ところが、現実の社会ではそうなっていません。たしかに世の中にはモノやサービスが溢れています。つまり人々が必要とするだけの十分なモノやサービスが供給されています。むしろ余っています。生産過剰なのです。にも関わらず一方ではモノやサービスを十分に得ることの出来ない人々、いわゆる「貧困層」「ワーキングプア」などの人々がどんどん増加しています。これはある意味で大変に不思議な現象です。人々のニーズを満たすのに十分すぎる生産力(供給力)がありながら、その一方で貧困(供給不足)が生まれている。失業により収入を絶たれた人々が増え、その一方で仕事のある人々には労働が集中し、サービス残業や過労死の問題が蔓延している。明らかにバランスを欠いています。その原因は生産と分配を無視したおカネの理論にあるのですが、そのことは徐々に分析してゆくことにします。
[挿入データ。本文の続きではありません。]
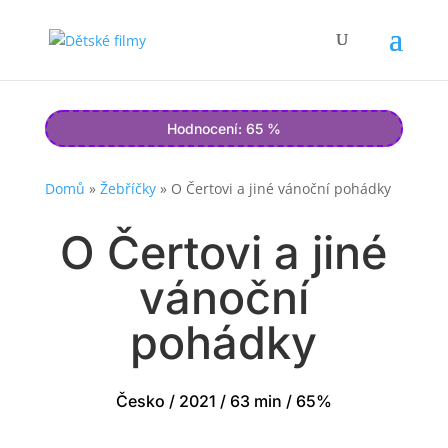
Hodnocení: 65 %
Domů
»
Žebříčky
»
O Čertovi a jiné vánoční pohádky
O Čertovi a jiné
vánoční
pohádky
Česko / 2021 / 63 min / 65%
経済の原点は「生産と分配」です。おカネではありません。もちろん、実際におカネは大変に便利なものであり、おカネの利点を否定することはできません。おカネは生産と分配の仲介あるいは経済成長の先導の役割を担っており、その意味で極めて重要です。しかし忘れてならないのは「おカネは手段に過ぎない」ということです。このおカネと言う手段があまりに強力であるため、その威光に目を眩まされて、あたかもおカネが経済の主体であり、守るべき価値があるかのように感じてしまう人がほとんどです。しかし「おカネは手段に過ぎない」のであり、経済の本質は「モノやサービスを生産し、人々に供給すること」なのです。ゆえにモノやサービスが十分に生産できなければ、おカネの価値など吹き飛んでしまいます。むしろ、もしモノやサービスが十分に生産され、それがおカネを利用しなくとも人々に分配できる方法があるなら、世の中におカネなど必要ありません。

おカネで私たちは幸せになれるのではありません。おカネで手に入れる「モノやサービス」で幸せになれるのです。おカネは道具であり、それ自身が富であることは決してないのです。